その時、アタエちゃんが私の元に駆け寄ってきました。アタエちゃんは相変わらず無表情ですが、慌てるように私の胸を押さえます。
「もういいよ……もう、良いんだよ……」
私はアタエちゃんの頬を撫でます。その時、何かが流れ込んできました。
――冷たく真っ暗な場所。
――現れた二つの光。
――光に置いてかれて独りぼっちの空間。
「そっか……あなたも、私と同じだったんだね。あなたも、独りぼっちだった。だから……」
私の身体から光の粒が飛び始めます。
「もう……終わりかな……知ってる? 魔法使いは死ぬとね、精霊になるの。精霊になって……この世界を見守るの……でも、私には世界を見守るなんてことは出来ない。だから……」
私はアタエちゃんの頬を撫でて、いつも練習してた笑顔を見せます。
「私は……アタエちゃんを見守っているね。さっきは酷いことを言ってごめんなさい……アタエちゃんは、もう私の真似をしなくて良いんだよ。アタエちゃんは……アタエちゃんが好きなように生きて……」
涙で視界が歪んで、うまく笑えません。アタエちゃんの顔が見えません。
「ありがとう……最後に……私に“私”をくれて……」
――さようなら。
私は長い夢のような場所から目を覚まします。時刻は夕方で、私は何故か広い草原の真ん中に一人で座っていました。私は、自分がいつどこで生まれたのか分かりません。何故、この場所にいるのかも分かりません。

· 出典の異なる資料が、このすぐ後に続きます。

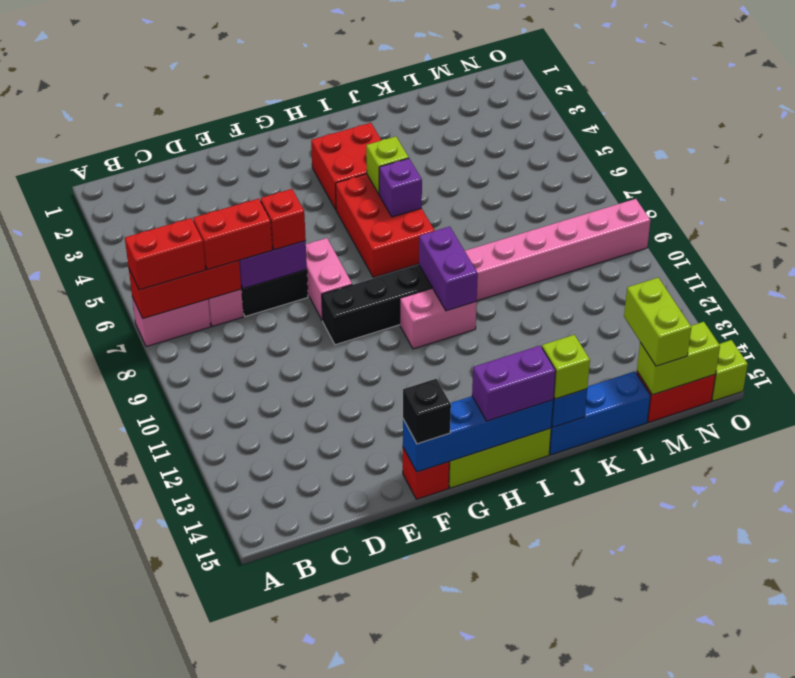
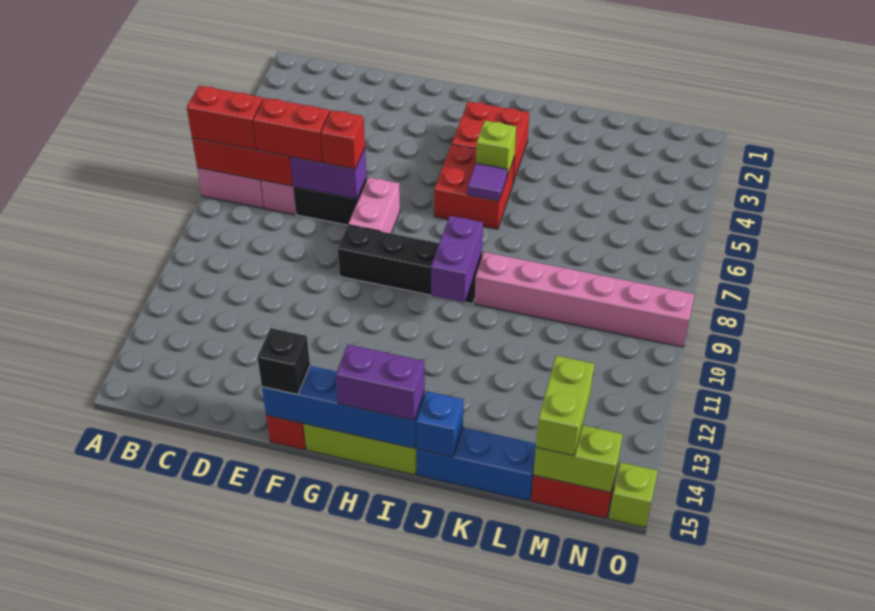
red brick H5:I7 level 1 -> red brick H5:I6 level 1
pink brick H10:I10 level 1 -> none
purple brick I6 level 2 -> purple tile I6 level 2
lime brick J15 level 3 -> none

私は自分の足元に視線を移します。すると、そこには木の葉のような彫刻が彫られた魔法の杖が落ちていました。私はその魔法の杖を拾い上げます。すると、何故か涙が流れ始めました。同時に、頭の中に何かの記憶が流れ込みます。
『ア……エちゃん』
『アタエちゃん……アタエちゃん……!』
どこかで聞き覚えのある声。でも、思い出せません。
『っさ、この近くで木の枝を探すよ!』
『私ね、良い場所を知ってるから、今日はそこで夜を明かさない?』
思い出せません。忘れてちゃいけないはずなのに。
『アタエちゃん、私ね、本当は商人じゃなくて冒険家になりたかったの』
『私ね、アタエちゃんのお陰で冒険家みたいになれて、とっても楽しいし嬉しいよ!』
『ありがとう』
思い出せません。忘れちゃいけない。思い出さなくちゃいけない。
『私は……アタエちゃんを見守っているね』
『アタエちゃんは……アタエちゃんが好きなように生きて……』
『ありがとう……最後に……私に“私”をくれて……』
「分からないよ……思い出せないよ……誰……私を呼んだのは……誰……」
私は近くに流れる川へ向かい、覗き込みます。そこにはどこかで見たような姿が映っていました。
――真っ白な髪に三つ編みの女の子。
それは、私が朧げな夢で見た女の子でした。
――数年後。首都ガーネストロ。
私は“無”。私は何者でもない。
私は、“私”を探さないといけない。
そして、忘れてしまったあの子を見つけないといけない。
今度は、私が「ありがとう」って言うために。
さまよう私はそうして出会う。
世界の運命を変えていく彼女と。
風に靡く長い黒髪に人形の様な顔立ちをした女性。
――セシリア・シルクメットと。
物語はそして『―Cecilia―』へと繋がる……。